Fabien Di Filippo, um legislador de centro-direita que se absteve de votar, denunciado aqueles que “querem abrir a porta para um direito possivelmente ilimitado no tempo”.
Centenas de emendas foram apresentadas para mudar o projeto de lei, incluindo muitas sobre questões não relacionadas, como imigração e meio ambiente, no que às vezes parecia uma obstrução.
“Não tenho certeza se esse tipo de debate esta manhã nos dá algum crédito”, disse um legislador centrista exasperado, Bertrand Pancher, a seus colegas, lamentando a ausência de um debate substancial.
Também houve momentos na discussão em que os legisladores ficaram visivelmente emocionados.
Aurore Bergé, líder do partido do presidente Emmanuel Macron, Renascença, na Assembleia Nacional, contou a seus colegas sobre o perigoso e doloroso aborto de sua mãe, ocorrido quando ainda era criminalizado.
A Sra. Bergé pediu aos legisladores que votem a favor do projeto “em nome de todas as mulheres, em nome de todas as nossas mães que lutaram, em nome de todas as nossas filhas que não precisam mais lutar, espero”.
A minuta inicial incluía uma proposta para também constitucionalizar o direito à contracepção. Mas os legisladores de esquerda chegaram a um acordo com o Renaissance, que tem uma maioria relativa no Parlamento, para abandonar a proposta e, em vez disso, se concentrar apenas no direito ao aborto, na esperança de garantir a futura aprovação do projeto pelo Senado.
Após o dia de debate, o projeto de lei foi aprovado por maioria esmagadora 337 a 32, com 18 abstenções. Foi um raro exemplo de bipartidarismo em um caso contrário Parlamento dividido em facções.
Mais de 80% dos franceses são a favor da proteção do direito ao aborto na Constituição, de acordo com um votação divulgado neste verão pela IFOP, uma das empresas de pesquisa mais respeitadas da França. UMA petição recente apoiar o projeto de lei foi assinado por mais de 160.000 pessoas.
Mas pode levar meses até que o direito ao aborto seja inserido na Constituição, se o projeto de lei chegar tão longe.
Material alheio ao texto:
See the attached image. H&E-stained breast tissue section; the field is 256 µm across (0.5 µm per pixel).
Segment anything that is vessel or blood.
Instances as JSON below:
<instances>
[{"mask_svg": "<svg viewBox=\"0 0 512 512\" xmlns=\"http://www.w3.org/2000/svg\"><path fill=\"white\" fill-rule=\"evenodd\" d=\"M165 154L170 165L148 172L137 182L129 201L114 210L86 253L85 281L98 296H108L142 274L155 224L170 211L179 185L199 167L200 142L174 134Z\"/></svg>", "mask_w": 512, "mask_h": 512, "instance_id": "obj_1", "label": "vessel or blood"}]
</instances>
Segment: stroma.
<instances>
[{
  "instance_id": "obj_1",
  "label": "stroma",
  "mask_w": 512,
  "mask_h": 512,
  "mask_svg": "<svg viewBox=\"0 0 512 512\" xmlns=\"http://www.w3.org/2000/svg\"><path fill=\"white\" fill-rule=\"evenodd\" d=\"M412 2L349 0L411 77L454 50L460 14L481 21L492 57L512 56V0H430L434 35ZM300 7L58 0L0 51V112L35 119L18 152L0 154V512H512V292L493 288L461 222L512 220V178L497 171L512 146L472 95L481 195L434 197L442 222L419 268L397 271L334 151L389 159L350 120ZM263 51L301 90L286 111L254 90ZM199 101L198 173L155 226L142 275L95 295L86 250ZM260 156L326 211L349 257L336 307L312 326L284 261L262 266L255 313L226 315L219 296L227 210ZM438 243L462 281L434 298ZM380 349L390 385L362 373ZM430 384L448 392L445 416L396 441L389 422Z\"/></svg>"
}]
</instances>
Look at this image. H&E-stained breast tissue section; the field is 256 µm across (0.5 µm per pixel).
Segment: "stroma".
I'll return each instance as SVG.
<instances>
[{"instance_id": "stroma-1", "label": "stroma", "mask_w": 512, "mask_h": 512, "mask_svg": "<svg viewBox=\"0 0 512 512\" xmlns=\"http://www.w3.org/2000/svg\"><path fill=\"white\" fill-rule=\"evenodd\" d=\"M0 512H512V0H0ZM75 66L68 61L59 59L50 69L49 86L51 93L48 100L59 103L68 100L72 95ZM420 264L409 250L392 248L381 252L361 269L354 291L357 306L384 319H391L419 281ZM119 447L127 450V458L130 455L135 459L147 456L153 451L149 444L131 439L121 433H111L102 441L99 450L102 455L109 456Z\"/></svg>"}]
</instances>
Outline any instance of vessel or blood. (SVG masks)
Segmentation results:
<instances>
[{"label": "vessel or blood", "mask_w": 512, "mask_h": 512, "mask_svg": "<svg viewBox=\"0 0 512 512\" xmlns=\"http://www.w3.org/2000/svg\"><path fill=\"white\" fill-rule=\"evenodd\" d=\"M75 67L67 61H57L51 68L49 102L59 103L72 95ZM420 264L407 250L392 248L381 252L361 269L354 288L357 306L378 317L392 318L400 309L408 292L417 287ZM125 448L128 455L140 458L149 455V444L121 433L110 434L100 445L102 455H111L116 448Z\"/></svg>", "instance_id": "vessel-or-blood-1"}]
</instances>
O projeto agora vai para o Senado, de direita, que pode rejeitá-lo, como aconteceu no mês passado, quando um grupo de senadores apresentou uma proposta semelhante. E mesmo que o projeto seja aprovado no Senado, terá que ser aprovado em referendo nacional, de acordo com os procedimentos para emendar a Constituição – um processo complicado que pode ter resultados políticos imprevisíveis.
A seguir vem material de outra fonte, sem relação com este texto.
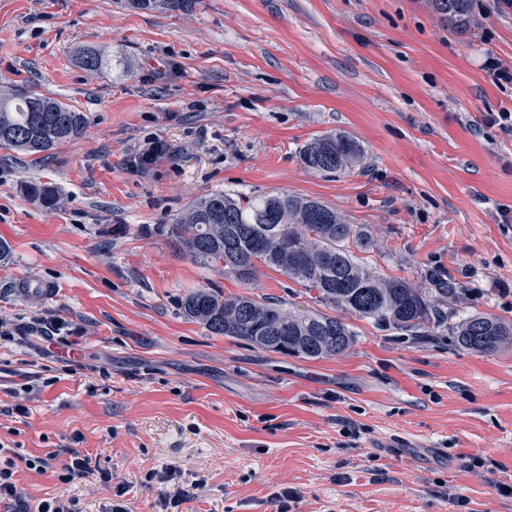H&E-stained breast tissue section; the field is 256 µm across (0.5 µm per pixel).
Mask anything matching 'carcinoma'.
Listing matches in <instances>:
<instances>
[{
  "label": "carcinoma",
  "instance_id": "obj_1",
  "mask_svg": "<svg viewBox=\"0 0 512 512\" xmlns=\"http://www.w3.org/2000/svg\"><path fill=\"white\" fill-rule=\"evenodd\" d=\"M196 0H126L134 10L186 11ZM446 21L464 27L471 0H429ZM104 57L88 49L80 64L90 72ZM88 119L70 105L34 90L0 92V144L45 153L81 137ZM363 155V147L343 132H329L304 144L299 158L305 168L324 174L347 169ZM28 196L46 208L60 201L50 183L31 181ZM176 242L196 262L223 263L224 273L248 285L259 267L275 270L307 291L319 304L368 319L384 330L431 336L447 325L438 297L454 294L455 283L429 275L430 287L381 273L365 254L373 236L364 224H351L336 208L316 199L286 192L261 195L211 193L194 202L178 218ZM189 318L212 334L242 340L260 348L316 360L345 353L356 343L353 326L340 316L319 310L292 313L282 305L251 295L223 297L207 290L188 293L180 301ZM458 344L492 353L512 340V324L481 314L464 317L452 327Z\"/></svg>",
  "mask_w": 512,
  "mask_h": 512
}]
</instances>
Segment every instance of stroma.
<instances>
[{
  "instance_id": "stroma-1",
  "label": "stroma",
  "mask_w": 512,
  "mask_h": 512,
  "mask_svg": "<svg viewBox=\"0 0 512 512\" xmlns=\"http://www.w3.org/2000/svg\"><path fill=\"white\" fill-rule=\"evenodd\" d=\"M85 48L104 51L102 70L79 65ZM489 56L512 66V9L495 0H471L463 30L427 0H197L184 13L0 0V88L88 119L47 158L0 146V320L20 330L0 342V463L15 460L29 503L107 512L117 497L98 476L25 466L76 450L124 482L129 512H162L170 468L190 494L182 512H512L511 343L483 354L447 329L358 319L350 351L310 360L217 336L182 297L317 304L268 268L248 289L170 237L208 193L286 191L367 225L383 273L452 279L449 322L512 323V134L487 122L512 113V85L493 82ZM336 130L363 160L306 170L300 148ZM153 141L164 153L130 168ZM28 181L57 186L63 205L28 199ZM37 318L59 321L81 367L30 345Z\"/></svg>"
}]
</instances>
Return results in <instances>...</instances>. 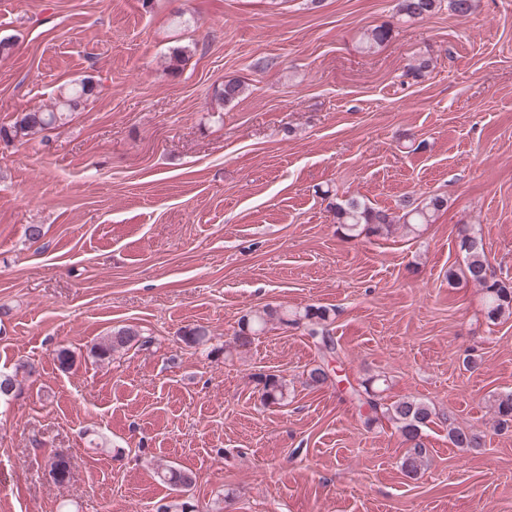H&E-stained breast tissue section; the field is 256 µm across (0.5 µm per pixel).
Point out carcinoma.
Instances as JSON below:
<instances>
[{"label": "carcinoma", "mask_w": 512, "mask_h": 512, "mask_svg": "<svg viewBox=\"0 0 512 512\" xmlns=\"http://www.w3.org/2000/svg\"><path fill=\"white\" fill-rule=\"evenodd\" d=\"M442 6V0H399L398 12L408 19L423 20L435 14ZM392 29L386 25L376 26L366 32L362 48L371 51L389 41ZM92 79L83 78L58 87L53 106L47 110H31L16 115L9 126H0V138L20 140L32 134L63 126L70 121L74 112L84 106L94 96L90 87ZM246 91L243 82L229 80L224 83L220 97L231 103ZM446 200L440 196H431L423 200L412 197L402 203V214L392 213L372 207L357 197H349L333 207V217L337 230L347 239L362 235L384 236L398 228L410 233L419 231L424 224L434 222L435 215L444 207ZM460 249L466 255L463 267L448 271V283L464 280L481 288L486 297L487 318L494 322L506 314L512 315V284L495 277L490 270L485 246L481 238L474 234H465L460 240ZM278 322L286 327L304 328L320 354L321 362L307 370L306 384L320 387L330 380L329 364L341 363L340 351L333 334L331 310L324 306H308L302 310H278L266 308L241 317L238 330L231 341L224 344V354L234 350L249 348L255 337L262 333L267 324ZM208 336V330L201 326L186 327L180 332L181 341L188 346H198ZM147 345L150 340L141 336L132 327H120L112 330L97 346L91 349L93 357L99 361H108L121 351L135 344ZM38 369L31 362L17 365L12 374L0 373V401L10 398L16 391L18 375L31 377ZM261 385V400L265 405H285L288 403V386L275 375L258 376ZM387 379L372 376L357 381L349 387L350 398L359 410L366 412V423L387 422L396 430L407 445L401 461V469L406 476L416 477L428 464L427 448L423 431L436 416L435 408L426 401L415 397H404L391 403L384 402L381 393L386 391ZM495 414L494 425L507 428L512 424V392L500 393L493 398ZM448 421V439L457 448L477 449L482 447V438L465 431L452 417ZM55 482L64 481L70 473V461L56 456L50 463ZM156 474L160 481L174 487L176 495L165 499L164 512H194L193 504L186 499L192 484V474L173 465H159Z\"/></svg>", "instance_id": "1"}]
</instances>
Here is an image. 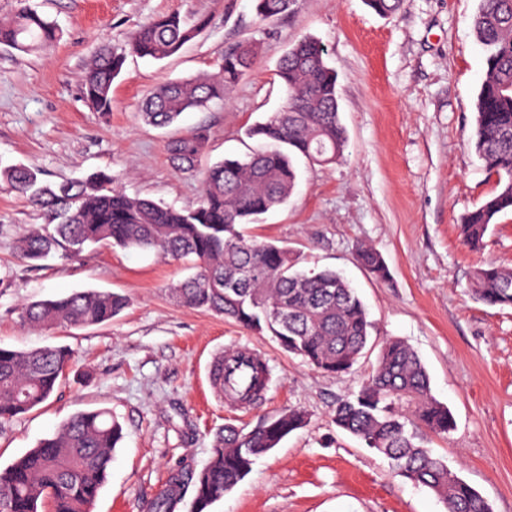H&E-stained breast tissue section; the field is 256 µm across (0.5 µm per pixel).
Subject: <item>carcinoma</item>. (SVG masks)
I'll return each mask as SVG.
<instances>
[{
	"mask_svg": "<svg viewBox=\"0 0 512 512\" xmlns=\"http://www.w3.org/2000/svg\"><path fill=\"white\" fill-rule=\"evenodd\" d=\"M293 0H254L261 22L290 10ZM403 0H365L377 15L396 13ZM209 21L161 15L133 33L129 50L105 49L87 68L83 94L97 112L112 111V83L123 72L127 54L161 61L197 38ZM471 27L485 52L486 76L476 98L474 151L496 187L461 220L465 246L478 250L496 219L512 212V0H479ZM59 39L55 23L25 6L0 22V44L28 53ZM257 60L255 47L241 43L224 52L212 75L165 81L144 101L146 122L167 127L183 113L223 101ZM285 105L249 135L267 143L245 159H222L201 170V198L192 208H175L127 195L109 173L96 172L58 185L42 183L38 170L23 164L0 171L12 188L44 217V232L19 238L15 250L33 266L53 253L75 256L88 245L154 250L175 261H190L196 272L170 288L179 303L234 320L241 327L269 332L288 352L331 376L351 372L370 340L368 311L348 280L331 269L303 271L298 258L271 241L246 240L240 225L285 204L297 183L293 157L329 165L344 156L348 137L338 103L337 76L324 46L304 37L276 65ZM207 133L198 128L166 143L178 168L198 170ZM360 264L381 280L389 276L381 253L362 245ZM246 268L255 270L246 278ZM473 299L512 308V268L489 263L472 275ZM127 306L112 291L87 289L26 303L24 324L52 330L108 323ZM72 352L45 345L27 351L0 347V427L48 401L60 387ZM218 397L236 390L219 361L208 370ZM333 422L388 459L400 476L432 491L445 512H492L488 501L448 469L418 436L423 427L448 435L454 418L436 401L428 372L400 339L384 341L360 388L336 404ZM307 417L291 410L256 430L233 427L218 434L206 466L196 475L176 472L168 488L148 505L149 512H174L186 484H193L192 512H208L213 502L252 470L256 459L304 427ZM122 427L106 409L81 412L51 436L0 468V512H92L107 481Z\"/></svg>",
	"mask_w": 512,
	"mask_h": 512,
	"instance_id": "carcinoma-1",
	"label": "carcinoma"
}]
</instances>
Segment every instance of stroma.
<instances>
[{"mask_svg": "<svg viewBox=\"0 0 512 512\" xmlns=\"http://www.w3.org/2000/svg\"><path fill=\"white\" fill-rule=\"evenodd\" d=\"M26 4L54 21L61 39L29 55L0 45V168L31 165L51 183L104 171L128 195L178 208L197 203L201 184L170 161L172 132L206 128V165L257 149L247 128L285 102L273 76L279 59L302 36L324 44L338 79L345 156L325 166L296 158L287 204L247 233L288 245L305 267L344 273L368 310L376 345L399 338L412 346L433 397L454 417L448 436L424 433L427 448L492 512H512V309L467 291L476 268L512 266V213L478 250L458 230L495 186L470 142L485 76L470 24L478 0H405L388 17L363 0H295L267 22L258 21L253 0H0V21ZM176 11L210 24L164 61L128 57L111 112L94 111L82 83L96 51L124 47L139 26ZM244 41L255 45L257 63L226 104L185 113L173 130L142 120L141 102L160 83L213 73L214 61ZM43 222L0 180V346L73 351L57 393L0 429V468L73 415L105 408L123 439L92 512H147L172 473L205 467L219 430L249 431L299 410L306 426L262 455L210 512H444L430 490L333 422L337 400L358 390L375 364L376 346L353 372L326 375L269 334L176 302L169 289L188 271L152 251L88 248L31 267L13 243ZM363 244L381 252L388 280L360 266ZM86 288L124 294L128 306L106 325L46 333L21 322L24 302ZM237 345L256 350L271 370L267 391L246 406L217 400L207 379L213 355Z\"/></svg>", "mask_w": 512, "mask_h": 512, "instance_id": "1", "label": "stroma"}]
</instances>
Este ano, o Parlamento francês ampliou os limites legais para interromper uma gravidez de 12 para 14 semanas em meio a um acalorado debate político e apesar da reticência de Macron sobre o assunto. Mas o novo prazo da França permanece menor do que em alguns países europeus, como Holanda e Grã-Bretanha, onde é definido em 24 semanas.